I’m working on automating our HIPAA checklist and inputting it all in SCM. When using the wizard it creates a fixlet and an analysis for each entry you make in the wizard. The fixlet detects whether a machine is compliant or not, true means that the machine is non-compliant and you get the real version information from the analysis.
I’m getting mixed results when using various ways of detecting application version and determining whether a computer is compliant or not.
In an example adobe acrobat pro, I’ve tried the relevance below and machines with the correct version “11.0.11” still show up as true/non-compliant though no other versions were detected and the currently installed version is “11.0.11”. No other version were detected using QNA also.
Fixlet Relevance
exists application whose (name of it as lowercase contains “adobe acrobat” AND name of it does not contain “reader” and version of it != “11.0.11” as version)
also tried this one:
(if(version of it as string starts with “11”) then((if(version of it)!=“11.0.11” then(True) else(False))) else(if(version of it as string starts with “10”) then((if(version of it)!=“10.1.4” then(True) else(False))) else(False))) of applications whose (name of it as lowercase contains “adobe acrobat” AND name of it as lowercase does not contain “reader”)
and this one:
(if(version of it as string starts with “11”) then(exists application whose (name of it as lowercase contains “adobe acrobat” AND name of it does not contain “reader” and version of it != “11.0.1” as version)) else(if(version of it as string starts with “10”) then(exists application whose (name of it as lowercase contains “adobe acrobat” AND name of it does not contain “reader” and version of it != “10.1.4” as version)) else(False))) of applications whose (name of it as lowercase contains “adobe acrobat” AND name of it as lowercase does not contain “reader”)
The first example is stripped down because the first two didn’t seem to work at all even though when tested directly on the machine with QNA the result on my test computer was correct.
Analysis Relevance(seems to work fine):
(if(exists version of it) then(version of it as string) else(“N/A”)) of applications whose (name of it as lowercase contains “adobe acrobat” AND name of it as lowercase does not contain “reader”)
I’m wondering if anyone has experienced an issue like this or can help me with the relevance. Thank you
I’m not exactly sure what you are trying to do with the wizard, but could you just simplify it? -
exists folder "/Applications/Adobe Acrobat XI Pro/Adobe Acrobat Pro.app" whose (version of it < "11.0.11" as version)
I don’t really like the applications inspector because it is much much slower and for software deployment it typically isn’t useful to know that a piece of software is installed at a non-standard location unless you are also able (and for some reason want to) deploy patches to that location.
Maybe it would make more sense to split out your security and compliance stuff? Typically if someone has “rogue” software installed at a non-standard location it would be either on their desktop or in their downloads directory, and I’m not sure that the applications inspector even searches those locations.
##—>Update: this is wrong, see the discussion below.<—
I think it needs to be combined like this:
I think the essence of the relevance is that versions “11.0.11” & “10.1.4” are acceptable because they are fully up to date with current patches, while all other versions are not.
The issue with my relevance above is that 10.1.5 will fail compliance once released and patched even though it is even newer, while 11.0.12 won’t have the same issue.
Except v10 would be located at “/Applications/Adobe Acrobat X Pro” so you’d either have to abstract out that folder path or just check that specific path for that for the minimum (or undesired?) version of “10.1.4”. Second option seems better to me, since you’re really comparing two very similar but unique applications.
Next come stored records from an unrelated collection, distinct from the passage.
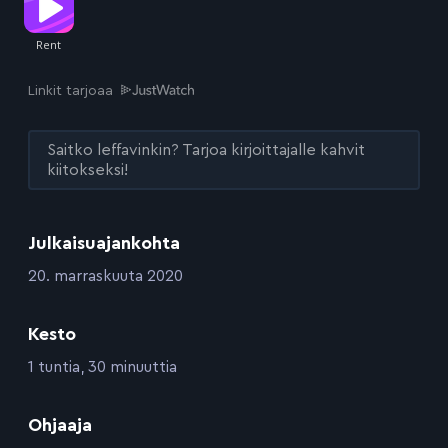
Linkit tarjoaa
Saitko leffavinkin? Tarjoa kirjoittajalle kahvit
kiitokseksi!
Julkaisuajankohta
:
20. marraskuuta 2020
Kesto
:
1 tuntia, 30 minuuttia
:
Ohjaaja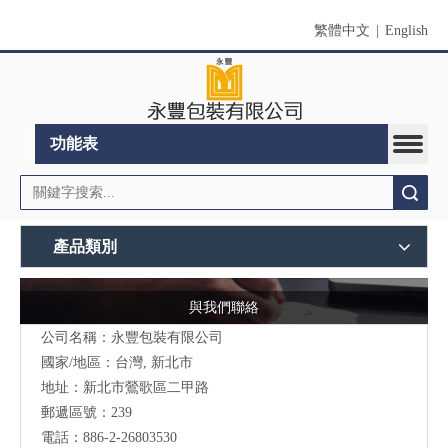
繁體中文
|
English
功能表
搜索
產品類別
與我們聯絡
公司名稱：永豐包裝有限公司
國家/地區：台灣, 新北市
地址：新北市鶯歌區二甲路
郵遞區號：239
電話：886-2-26803530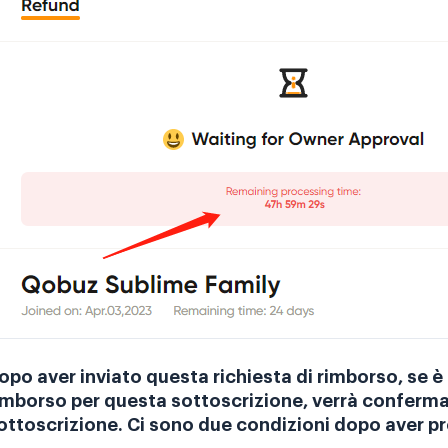
opo aver inviato questa richiesta di rimborso, se è l
imborso per questa sottoscrizione, verrà confermat
ottoscrizione. Ci sono due condizioni dopo aver pr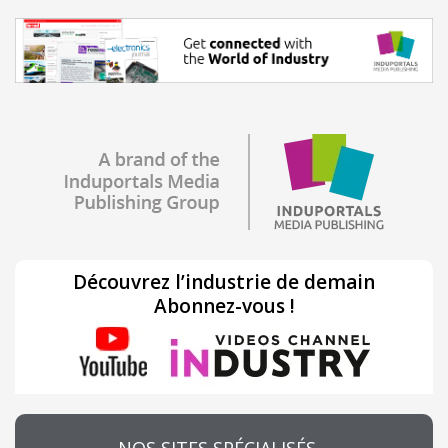
Découvrez l’industrie de demain
Abonnez-vous !
NOS SITES SPÉCIALISÉS…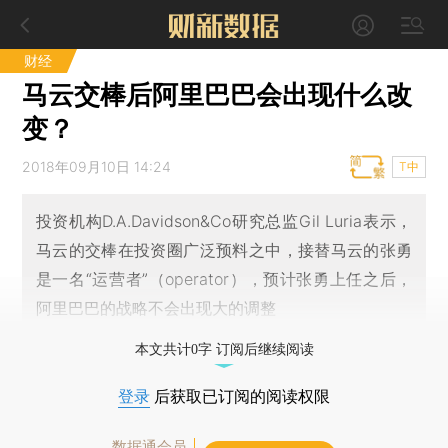
财经
马云交棒后阿里巴巴会出现什么改
变？
2018年09月10日 14:24
T中
投资机构D.A.Davidson&Co研究总监Gil Luria表示，
马云的交棒在投资圈广泛预料之中，接替马云的张勇
是一名“运营者”（operator），预计张勇上任之后，
阿里巴巴的战略不会出现大的调整
本文共计0字 订阅后继续阅读
登录
后获取已订阅的阅读权限
数据通会员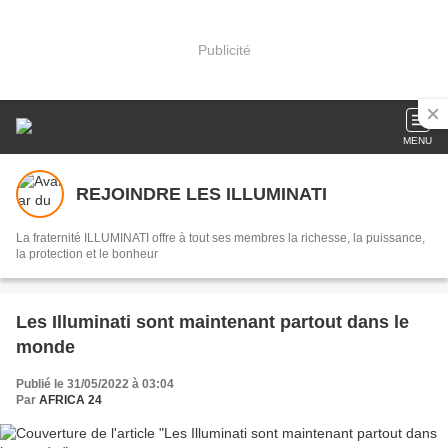
Publicité
MENU
REJOINDRE LES ILLUMINATI
La fraternité ILLUMINATI offre à tout ses membres la richesse, la puissance,
la protection et le bonheur
Les Illuminati sont maintenant partout dans le
monde
Publié le 31/05/2022 à 03:04
Par
AFRICA 24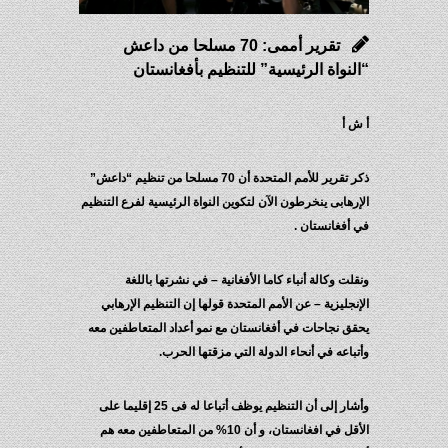
تقرير أممى: 70 مسلحا من داعش
“النواة الرئيسية” للتنظيم بأفغانستان
أ ش أ
ذكر تقرير للأمم المتحدة أن 70 مسلحا من تنظيم “داعش”
الإرهابى ينخرطون الآن لتكوين النواة الرئيسية لفرع التنظيم
في أفغانستان .
ونقلت وكالة أنباء كاما الأفغانية – في نشرتها باللغة
الإنجليزية – عن الأمم المتحدة قولها إن التنظيم الإرهابي
يحقق نجاحات في أفغانستان مع نمو أعداد المتعاطفين معه
وأتباعه في أنحاء الدولة التي مزقتها الحرب.
وأشار إلى أن التنظيم يوظف أتباعا له فى 25 إقليما على
الأقل في افغانستان، و أن 10% من المتعاطفين معه هم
Good point about them being 2 separate applications. It really should be 2 separate compliance criteria, especially since you could have both or neither installed.
This is one of those cases where 2 is simpler than 1, which is often the case when it comes to relevance.
Thank you guys for all your help. AlanM, your relevance helped for situations where multiple versions are current. Hansen and Jgstew, thank you for another route using direct paths to get application versions. Thanks for all your help guys.